QER: The Benefits of Combining Energy Efficiency and Smart Management
The U.S. Department of Energy (DOE) recently released its second installment of the Quadrennial Energy Review (QER 1.2), a report that focuses on the challenges facing our current and future electricity system. As with many other recent U.S. and international reports investigating these issues, increasing energy efficiency through smart energy management policies has a prominent role in any solution.
The Report makes recommendations on three major strategic national goals -- enhancing economic competitiveness, promoting environmental responsibility, and providing for the Nation’s security. We at the Alliance were pleased to see energy efficiency and smart energy management among the few policies which were included across the board, in all three categories.
Increasing Economic Competitiveness
DOE recognizes the direct impact of energy efficiency on economic competitiveness right away, stating: “energy efficiency has been remarkably successful over several decades in helping control costs and improving performance and productivity.” By doing more with less energy, businesses can better manage their energy costs and invest those savings back into their companies. Households can use savings on their utility bills to free up money for other critical budgetary expenses. And by putting these resources toward novel uses, our country can focus on creating new ideas and products rather than worrying about paying higher utility bills.
Promoting Environmental Responsibility
QER 1.2 also recognizes the importance of decarbonizing our electricity sector as a critical step in promoting environmental responsibility. As we at the Alliance have stated many times, energy efficiency is the best, fastest, and cheapest way to reduce the environmental impact of energy use. We must be increasingly intelligent about how we manage the energy we use to keep environmental goals within reach. The first step to successfully reaching these goals is to leverage all cost-effective energy efficiency. While other generation technologies might grab headlines, DOE states declaratively: “energy efficiency also saves consumers money, making it the most cost-effective decarbonization option.” Even after decades of implementing cost-effective energy efficiency programs, the report notes that the average levelized cost of energy efficiency (that is, the cost per unit of energy over the full lifetime of the product or service) is still lower ($46/MWh) than natural gas-power electric generation ($52 - $78/MWh, depending on fuel costs).
Improving Our National Security
We all know that better management of our energy use can help increase economic competitiveness and decarbonize the electricity sector, but it’s less apparent how this might improve the resiliency and reliability necessary for national security. Take a look at QER 1.2’s national security recommendations: a number of them focus on cybersecurity threats to the grid. But many others focus on managing the increasing complexity of a more dynamic power system.

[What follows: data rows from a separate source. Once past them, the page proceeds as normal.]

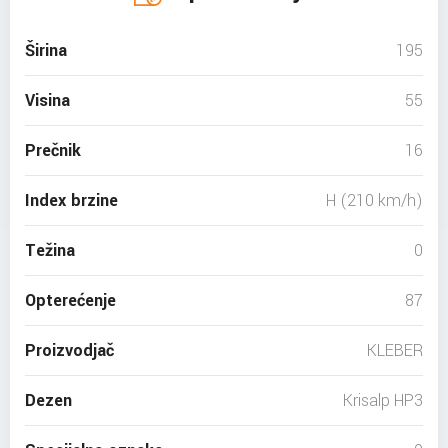
Širina
195
Visina
55
Prečnik
16
Index brzine
H (210 km/h)
Težina
0
Opterećenje
87
Proizvodjač
KLEBER
Dezen
Krisalp HP3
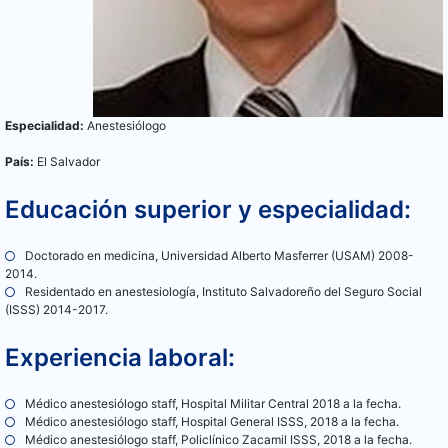
Especialidad:
Anestesiólogo
País:
El Salvador
Educación superior y especialidad:
Doctorado en medicina, Universidad Alberto Masferrer (USAM) 2008-
2014.
Residentado en anestesiología, Instituto Salvadoreño del Seguro Social
(ISSS) 2014-2017.
Experiencia laboral:
Médico anestesiólogo staff, Hospital Militar Central 2018 a la fecha.
Médico anestesiólogo staff, Hospital General ISSS, 2018 a la fecha.
Médico anestesiólogo staff, Policlínico Zacamil ISSS, 2018 a la fecha.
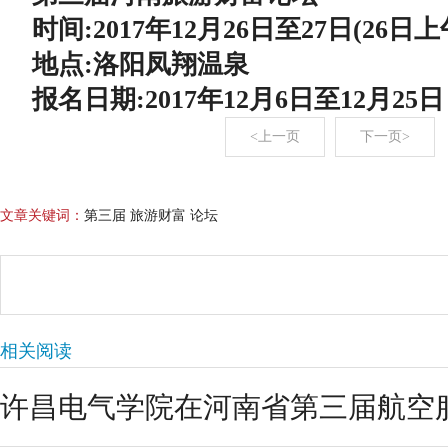
时间:2017年12月26日至27日(26日
地点:洛阳凤翔温泉
报名日期:2017年12月6日至12月25日
<上一页
下一页>
文章关键词：
第三届 旅游财富 论坛
相关阅读
许昌电气学院在河南省第三届航空服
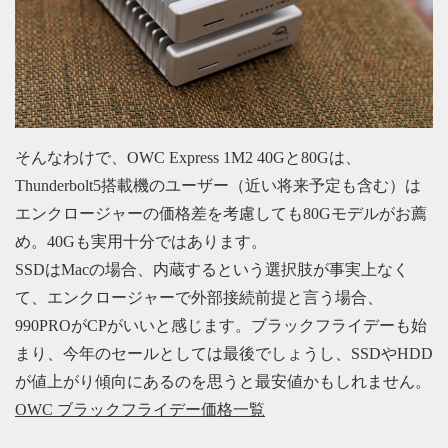
そんなわけで、OWC Express 1M2 40Gと80Gは、
Thunderbolt5搭載機のユーザー（近い将来予定も含む）は
エンクロージャーの価格差を考慮しても80Gモデルがお薦
め。40Gも実用十分ではあります。
SSDはMacの場合、内蔵するという選択肢が事実上なく
て、エンクロージャーで外部接続前提と言う場合、
990PROがCPがいいと感じます。ブラックフライデーも始
まり、今年のセールとしては最後でしょうし、SSDやHDD
が値上がり傾向にあるのを思うと最安値かもしれません。
OWC ブラックフライデー価格一覧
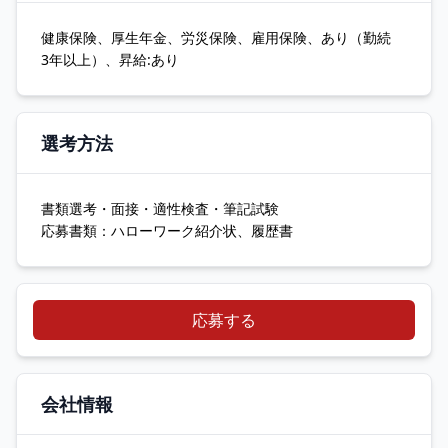
健康保険、厚生年金、労災保険、雇用保険、あり（勤続
3年以上）、昇給:あり
選考方法
書類選考・面接・適性検査・筆記試験
応募書類：ハローワーク紹介状、履歴書
応募する
会社情報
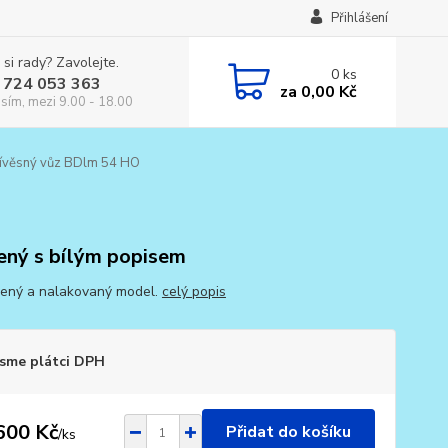
Přihlášení
 si rady? Zavolejte.
0
ks
 724 053 363
za
0,00 Kč
osím, mezi 9.00 - 18.00
ívěsný vůz BDlm 54 HO
ený s bílým popisem
ený a nalakovaný model.
celý popis
sme plátci DPH
600 Kč
Přidat do košíku
/
ks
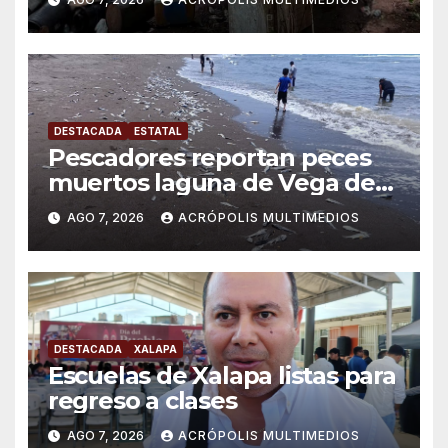
DESTACADA
ESTATAL
Pescadores reportan peces
muertos laguna de Vega de
Alatorre
AGO 7, 2026
ACRÓPOLIS MULTIMEDIOS
DESTACADA
XALAPA
Escuelas de Xalapa listas para
regreso a clases
AGO 7, 2026
ACRÓPOLIS MULTIMEDIOS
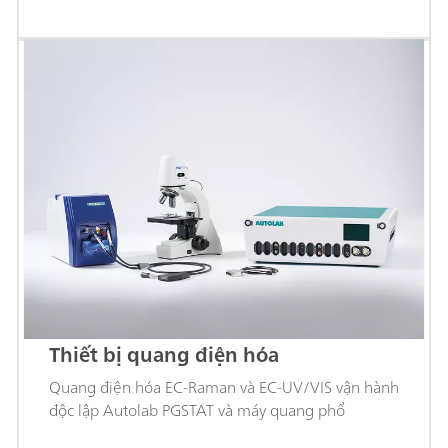
Thiết bị quang điện hóa
Quang điện hóa EC-Raman và EC-UV/VIS vận hành
độc lập Autolab PGSTAT và máy quang phổ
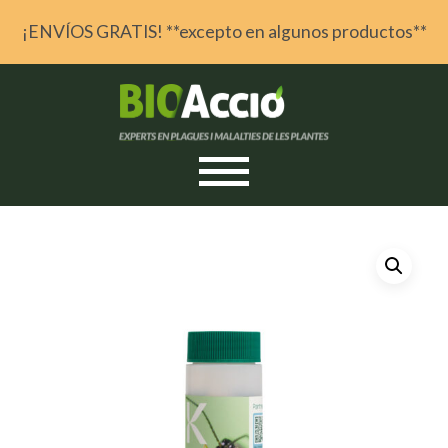
¡ENVÍOS GRATIS! **excepto en algunos productos**
Skip to content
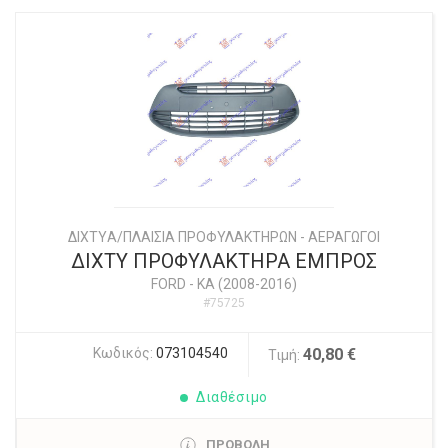
ΔΙΧΤYΑ/ΠΛΑΙΣΙΑ ΠΡΟΦΥΛΑΚΤΗΡΩΝ - ΑΕΡΑΓΩΓΟΙ
ΔΙΧΤΥ ΠΡΟΦΥΛΑΚΤΗΡΑ ΕΜΠΡΟΣ
FORD
-
KA (2008-2016)
#75725
Κωδικός:
073104540
40,80 €
Τιμή:
Διαθέσιμο
ΠΡΟΒΟΛΗ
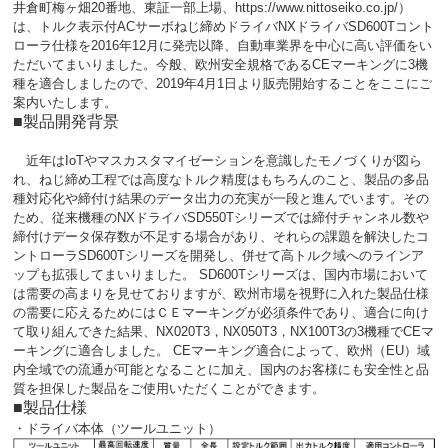
井倉町梅ヶ畑20番地、東証一部上場、https://www.nittoseiko.co.jp/）
は、トルク表示付ACサーボねじ締めドライバNXドライバSD600Tコント
ローラ仕様を2016年12月に発売以降、自動車業界を中心に高い評価をい
ただいてまいりました。今般、欧州安全規格であるCEマーキングに3機
種を適合しましたので、2019年4月1日より販売開始することをここにご
案内いたします。
■製品開発背景
近年はIoTやマスカスタマイゼーションを意識したモノづくりが図ら
れ、ねじ締め工程では高度なトルク精度はもちろんのこと、製品の多品
種対応化や締付け結果のデータ出力の充実が一段と進んでいます。その
ため、従来機種のNXドライバSD550Tシリーズでは締付チャンネル数や
締付けデータ保存数が不足する場合があり、それらの課題を解決したコ
ントローラSD600Tシリーズを開発し、併せて高トルク域へのラインア
ップも拡張してまいりました。 SD600Tシリーズは、国内市場において
は需要の高まりを見せておりますが、欧州市場を視野に入れた製品仕様
の需要に応えるためにはＣＥマーキングが必須条件であり、適合に向け
て取り組んできた結果、NX020T3，NX050T3，NX100T3の3機種でCEマ
ーキングに適合しました。 CEマーキング適合によって、欧州（EU）域
内全域での流通が可能となることに加え、国内のお客様にも安全性と品
質を担保した製品をご使用いただくことができます。
■製品仕様
・ドライバ本体（ツールユニット）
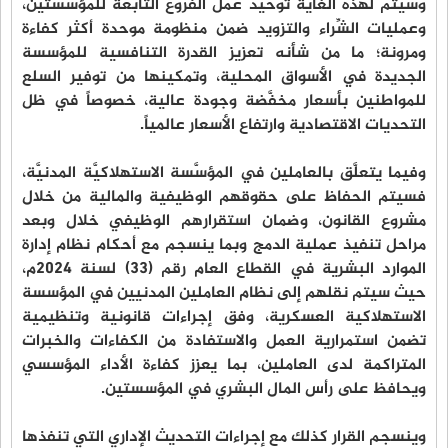
وسيتمّ لهذه الغاية توحيد عمل الفروع التابعة للمؤسستين،
وعمليات الشِّراء والتزويد ضمن منظومة موحدة أكثر كفاءة
ومرونة؛ ما من شأنه تعزيز القدرة التنافسية للمؤسسة
الجديدة في الأسواق المحلية، وتمكينها من توفير السلع
للمواطنين بأسعار مخفَّضة وجودة عالية، خصوصاً في ظل
التحديات الاقتصادية وارتفاع الأسعار عالمياً.
وفيما يتعلَّق بالعاملين في المؤسَّسة الاستهلاكيَّة المدنيَّة،
فسيتم الحفاظ على حقوقهم الوظيفية والمالية من خلال
مشروع القانون، وضمان استقرارهم الوظيفي خلال وبعد
مراحل تنفيذ عملية الدمج وبما ينسجم مع أحكام نظام إدارة
الموارد البشرية في القطاع العام رقم (33) لسنة 2024م،
حيث سيتم نقلهم إلى نظام العاملين المدنيين في المؤسسة
الاستهلاكية العسكرية، وفق إجراءات قانونية وتنظيمية
تضمن استمرارية العمل والاستفادة من الكفاءات والخبرات
المتراكمة لدى العاملين، بما يعزز كفاءة الأداء المؤسسي
ويحافظ على رأس المال البشري في المؤسستين.
وينسجم القرار كذلك مع إجراءات التحديث الإداري التي تنفذها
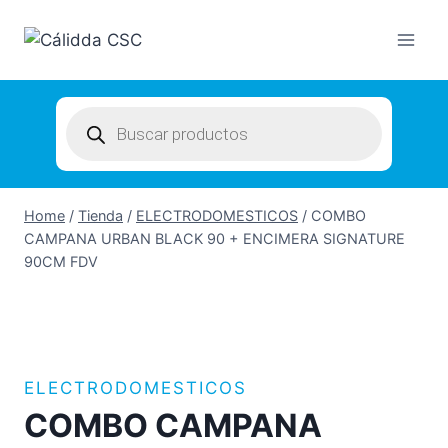
Skip
to
content
Products
search
Home
/
Tienda
/
ELECTRODOMESTICOS
/
COMBO
CAMPANA URBAN BLACK 90 + ENCIMERA SIGNATURE
90CM FDV
ELECTRODOMESTICOS
COMBO CAMPANA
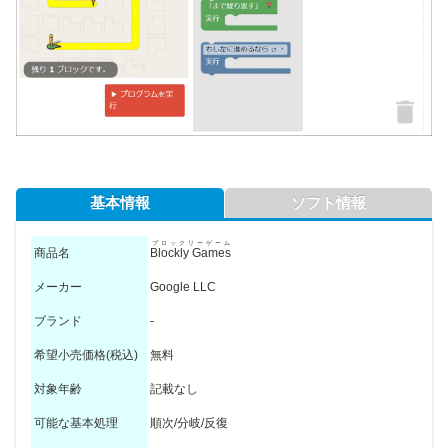
基本情報
ソフト情報
ブロックリーゲーム
商品名
Blockly Games
メーカー
Google LLC
ブランド
-
希望小売価格(税込)
無料
対象年齢
記載なし
可能な基本処理
順次/分岐/反復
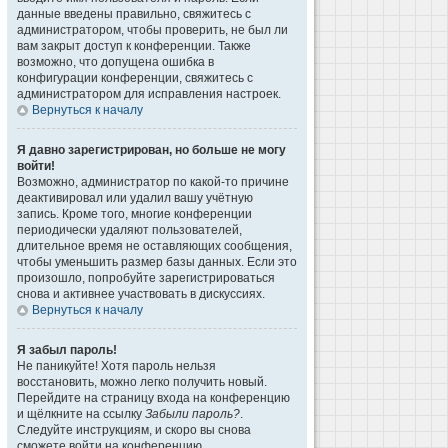
данные введены правильно, свяжитесь с
администратором, чтобы проверить, не был ли
вам закрыт доступ к конференции. Также
возможно, что допущена ошибка в
конфигурации конференции, свяжитесь с
администратором для исправления настроек.
Вернуться к началу
Я давно зарегистрирован, но больше не могу
войти!
Возможно, администратор по какой-то причине
деактивировал или удалил вашу учётную
запись. Кроме того, многие конференции
периодически удаляют пользователей,
длительное время не оставляющих сообщения,
чтобы уменьшить размер базы данных. Если это
произошло, попробуйте зарегистрироваться
снова и активнее участвовать в дискуссиях.
Вернуться к началу
Я забыл пароль!
Не паникуйте! Хотя пароль нельзя
восстановить, можно легко получить новый.
Перейдите на страницу входа на конференцию
и щёлкните на ссылку
Забыли пароль?
.
Следуйте инструкциям, и скоро вы снова
сможете войти на конференцию.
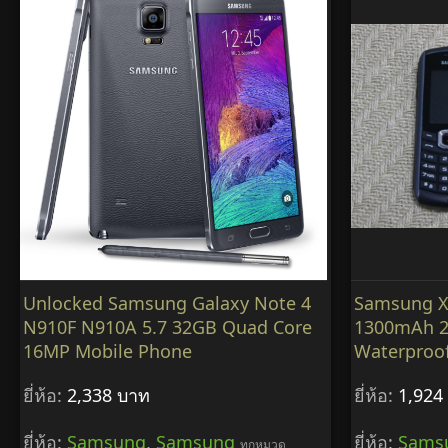
Unlocked Samsung Galaxy Note 4
Samsung X
N910F N910A 5.7 32GB Quad Core
1300mAh 2
16MP Mobile Phone
Waterproo
ยี่ห้อ:
2,338 บาท
ยี่ห้อ:
1,924
ยี่ห้อ:
Samsung
,
Samsung
ยี่ห้อ:
Sams
ทุกหมวด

That’s when end-use efficiency comes into play, because it will reduce the power draw on the system, and, all else equal, will lessen the stress on the grid during peak times. Other smart energy management practices such as demand response can dynamically respond to grid conditions and provide valuable support when and where it is needed most. Together, energy efficiency and demand response will be critical tools for keeping the power grid up and running smoothly.
DOE’s recommendations are wide ranging, spanning from energy use to generation to cybersecurity to workforce development. QER 1.2 highlights the foundational importance of energy efficiency and smart energy management to any effort to transform our country’s electric system. We at the Alliance thank the outgoing DOE leadership for placing energy efficiency in its appropriately lofty position, and look forward to working with the incoming DOE leadership to implement the many important recommendations of the report.
The QER lists several recommendations which we wholeheartedly endorse, including:
- Improving energy management and DR in buildings and industry.
- Investigating ways to improve efficiency of miscellaneous electric loads through research and development, testing, labeling, targeted incentives, and minimum standards.
- Increasing federal support for state efforts to quantitatively value and incorporate energy efficiency, DR, distributed storage, and DG into resource planning.
- Conducting an analysis of the potential for deployment of demand side (energy efficiency, DR, DG, storage) technologies.
- Evaluating the potential to further increase energy savings and reduce costs to consumers and manufacturers through appliance efficiency standards.
- By 2030, reduce the electricity intensity of newly constructed residential and commercial buildings by at least 50 percent relative to typical new building construction today.